:: WORK TASK ::
Convert the listing, from its first line through the line containing "днее, что видим мы, выходя из него. Поэтому", inclusive, into a Markdown table. Use two columns, No. and Line, and skip any blank lines.

:: Data entries ::
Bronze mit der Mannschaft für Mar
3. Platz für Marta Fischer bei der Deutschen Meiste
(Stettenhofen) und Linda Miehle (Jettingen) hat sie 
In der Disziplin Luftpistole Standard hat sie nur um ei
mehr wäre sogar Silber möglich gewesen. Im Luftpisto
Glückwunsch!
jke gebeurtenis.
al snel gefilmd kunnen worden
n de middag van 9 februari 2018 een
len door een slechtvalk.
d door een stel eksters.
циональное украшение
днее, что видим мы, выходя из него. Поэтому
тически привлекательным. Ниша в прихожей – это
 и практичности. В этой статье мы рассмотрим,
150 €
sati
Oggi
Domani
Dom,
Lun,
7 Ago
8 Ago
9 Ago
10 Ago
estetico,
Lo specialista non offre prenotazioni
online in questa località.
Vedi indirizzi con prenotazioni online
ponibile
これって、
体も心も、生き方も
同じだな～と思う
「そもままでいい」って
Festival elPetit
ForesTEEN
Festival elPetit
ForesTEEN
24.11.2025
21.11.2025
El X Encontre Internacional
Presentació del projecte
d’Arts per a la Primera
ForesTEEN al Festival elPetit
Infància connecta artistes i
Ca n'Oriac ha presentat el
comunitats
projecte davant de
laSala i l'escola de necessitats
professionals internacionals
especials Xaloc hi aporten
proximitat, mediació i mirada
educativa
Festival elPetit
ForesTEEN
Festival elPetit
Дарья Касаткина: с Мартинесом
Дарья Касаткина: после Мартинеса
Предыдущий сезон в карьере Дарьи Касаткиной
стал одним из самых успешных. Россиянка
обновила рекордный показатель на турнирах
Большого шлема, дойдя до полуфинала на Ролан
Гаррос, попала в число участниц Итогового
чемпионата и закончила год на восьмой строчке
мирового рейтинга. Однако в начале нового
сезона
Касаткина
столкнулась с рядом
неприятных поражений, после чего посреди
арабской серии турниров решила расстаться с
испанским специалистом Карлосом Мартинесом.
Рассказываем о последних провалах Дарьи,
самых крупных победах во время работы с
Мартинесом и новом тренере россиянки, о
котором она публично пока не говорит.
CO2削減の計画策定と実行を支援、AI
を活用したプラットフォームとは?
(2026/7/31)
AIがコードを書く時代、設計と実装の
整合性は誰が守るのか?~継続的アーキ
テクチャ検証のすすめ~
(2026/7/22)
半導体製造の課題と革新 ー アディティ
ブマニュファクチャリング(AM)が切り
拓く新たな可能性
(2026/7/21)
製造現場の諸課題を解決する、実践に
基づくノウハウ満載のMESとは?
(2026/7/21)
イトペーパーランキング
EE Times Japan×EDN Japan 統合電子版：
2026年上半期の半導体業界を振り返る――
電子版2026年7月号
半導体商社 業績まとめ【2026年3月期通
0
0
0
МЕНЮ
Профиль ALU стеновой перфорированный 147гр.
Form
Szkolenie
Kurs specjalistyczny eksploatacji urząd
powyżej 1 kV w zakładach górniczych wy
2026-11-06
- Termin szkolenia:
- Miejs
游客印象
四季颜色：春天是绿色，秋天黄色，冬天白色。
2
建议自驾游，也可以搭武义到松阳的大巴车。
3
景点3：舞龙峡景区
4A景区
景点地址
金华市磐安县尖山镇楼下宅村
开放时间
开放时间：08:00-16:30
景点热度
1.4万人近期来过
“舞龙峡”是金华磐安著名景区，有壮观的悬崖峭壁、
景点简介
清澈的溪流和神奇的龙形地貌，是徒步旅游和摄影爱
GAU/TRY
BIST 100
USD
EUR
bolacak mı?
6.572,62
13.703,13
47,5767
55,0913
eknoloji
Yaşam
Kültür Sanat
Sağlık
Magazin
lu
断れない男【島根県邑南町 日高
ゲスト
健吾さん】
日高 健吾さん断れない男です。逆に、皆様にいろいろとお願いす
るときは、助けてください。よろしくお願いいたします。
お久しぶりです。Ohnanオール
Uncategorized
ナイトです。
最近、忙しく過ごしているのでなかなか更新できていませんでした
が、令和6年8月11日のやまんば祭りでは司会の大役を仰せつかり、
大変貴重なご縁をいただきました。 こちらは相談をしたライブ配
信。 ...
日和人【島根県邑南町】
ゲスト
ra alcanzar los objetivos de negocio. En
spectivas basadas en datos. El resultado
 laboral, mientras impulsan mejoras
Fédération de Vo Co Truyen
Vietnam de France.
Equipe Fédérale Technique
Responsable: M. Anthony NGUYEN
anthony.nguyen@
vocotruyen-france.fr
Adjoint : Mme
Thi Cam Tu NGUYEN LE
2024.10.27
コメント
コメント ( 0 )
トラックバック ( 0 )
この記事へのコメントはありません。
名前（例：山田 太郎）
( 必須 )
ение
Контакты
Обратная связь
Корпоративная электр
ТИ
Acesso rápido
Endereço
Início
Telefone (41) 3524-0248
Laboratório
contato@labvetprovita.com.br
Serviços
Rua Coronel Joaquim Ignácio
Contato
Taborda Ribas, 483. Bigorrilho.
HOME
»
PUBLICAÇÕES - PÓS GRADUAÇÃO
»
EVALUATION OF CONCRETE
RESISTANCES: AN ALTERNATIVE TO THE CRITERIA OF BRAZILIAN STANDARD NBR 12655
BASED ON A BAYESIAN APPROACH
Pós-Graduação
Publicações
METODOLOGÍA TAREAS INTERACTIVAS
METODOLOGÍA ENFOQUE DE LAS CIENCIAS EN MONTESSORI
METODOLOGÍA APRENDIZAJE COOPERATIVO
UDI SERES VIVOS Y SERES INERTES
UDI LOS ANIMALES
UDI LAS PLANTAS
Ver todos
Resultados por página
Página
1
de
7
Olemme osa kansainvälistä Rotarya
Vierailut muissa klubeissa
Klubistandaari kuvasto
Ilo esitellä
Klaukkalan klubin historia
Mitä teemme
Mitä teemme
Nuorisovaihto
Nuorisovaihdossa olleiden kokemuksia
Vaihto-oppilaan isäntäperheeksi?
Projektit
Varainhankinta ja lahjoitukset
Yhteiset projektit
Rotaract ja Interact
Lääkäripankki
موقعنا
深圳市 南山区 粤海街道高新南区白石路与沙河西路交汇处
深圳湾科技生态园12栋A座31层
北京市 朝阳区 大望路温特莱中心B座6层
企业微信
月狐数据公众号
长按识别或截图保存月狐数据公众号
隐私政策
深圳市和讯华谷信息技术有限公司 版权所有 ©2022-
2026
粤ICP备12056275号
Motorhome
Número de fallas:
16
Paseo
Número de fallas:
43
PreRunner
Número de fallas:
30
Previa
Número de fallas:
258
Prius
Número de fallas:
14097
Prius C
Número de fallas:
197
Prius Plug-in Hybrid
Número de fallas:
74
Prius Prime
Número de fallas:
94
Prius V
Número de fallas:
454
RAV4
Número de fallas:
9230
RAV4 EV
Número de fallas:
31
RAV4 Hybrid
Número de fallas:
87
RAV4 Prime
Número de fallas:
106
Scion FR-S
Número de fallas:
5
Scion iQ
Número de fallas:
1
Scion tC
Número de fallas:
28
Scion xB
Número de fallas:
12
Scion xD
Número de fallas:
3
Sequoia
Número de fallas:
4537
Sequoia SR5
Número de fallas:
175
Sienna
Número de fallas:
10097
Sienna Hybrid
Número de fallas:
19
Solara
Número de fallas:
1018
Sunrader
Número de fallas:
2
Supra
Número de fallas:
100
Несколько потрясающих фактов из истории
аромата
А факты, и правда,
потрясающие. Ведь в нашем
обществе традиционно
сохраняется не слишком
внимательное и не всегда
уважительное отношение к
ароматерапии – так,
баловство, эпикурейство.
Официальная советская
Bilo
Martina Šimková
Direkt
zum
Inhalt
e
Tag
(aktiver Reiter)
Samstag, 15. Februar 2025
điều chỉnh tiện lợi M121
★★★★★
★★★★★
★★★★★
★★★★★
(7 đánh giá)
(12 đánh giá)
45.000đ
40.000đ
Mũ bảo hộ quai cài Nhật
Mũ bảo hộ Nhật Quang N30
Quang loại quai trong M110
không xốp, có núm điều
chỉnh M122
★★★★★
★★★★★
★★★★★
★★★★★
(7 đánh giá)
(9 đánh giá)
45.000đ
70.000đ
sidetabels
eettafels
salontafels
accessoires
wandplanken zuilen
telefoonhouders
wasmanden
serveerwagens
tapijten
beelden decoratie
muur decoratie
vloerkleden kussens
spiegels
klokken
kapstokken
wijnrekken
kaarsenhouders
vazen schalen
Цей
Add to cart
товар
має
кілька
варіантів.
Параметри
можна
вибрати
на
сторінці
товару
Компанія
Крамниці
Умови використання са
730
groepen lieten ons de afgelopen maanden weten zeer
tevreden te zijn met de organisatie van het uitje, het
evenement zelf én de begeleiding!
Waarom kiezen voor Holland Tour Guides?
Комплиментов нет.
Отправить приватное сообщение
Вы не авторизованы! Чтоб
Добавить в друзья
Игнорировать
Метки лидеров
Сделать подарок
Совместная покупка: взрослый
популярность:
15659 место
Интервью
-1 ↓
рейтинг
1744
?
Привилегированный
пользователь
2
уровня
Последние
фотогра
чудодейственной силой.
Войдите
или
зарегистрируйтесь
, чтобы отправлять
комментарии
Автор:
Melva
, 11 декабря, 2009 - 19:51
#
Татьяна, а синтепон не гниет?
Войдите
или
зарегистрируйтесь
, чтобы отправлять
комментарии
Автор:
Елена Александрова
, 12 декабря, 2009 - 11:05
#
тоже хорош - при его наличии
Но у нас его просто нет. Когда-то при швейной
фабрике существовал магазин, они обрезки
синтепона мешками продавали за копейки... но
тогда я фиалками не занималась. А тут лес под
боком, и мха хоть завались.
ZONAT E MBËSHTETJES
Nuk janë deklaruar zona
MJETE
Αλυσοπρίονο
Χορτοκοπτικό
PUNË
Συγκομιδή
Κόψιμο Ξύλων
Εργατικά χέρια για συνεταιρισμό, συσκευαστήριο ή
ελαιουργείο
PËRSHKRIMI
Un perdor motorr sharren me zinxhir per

:: TASK RESULT ::
| No. | Line |
|---|---|
| 1 | Bronze mit der Mannschaft für Mar |
| 2 | 3. Platz für Marta Fischer bei der Deutschen Meiste |
| 3 | (Stettenhofen) und Linda Miehle (Jettingen) hat sie  |
| 4 | In der Disziplin Luftpistole Standard hat sie nur um ei |
| 5 | mehr wäre sogar Silber möglich gewesen. Im Luftpisto |
| 6 | Glückwunsch! |
| 7 | jke gebeurtenis. |
| 8 | al snel gefilmd kunnen worden |
| 9 | n de middag van 9 februari 2018 een |
| 10 | len door een slechtvalk. |
| 11 | d door een stel eksters. |
| 12 | циональное украшение |
| 13 | днее, что видим мы, выходя из него. Поэтому |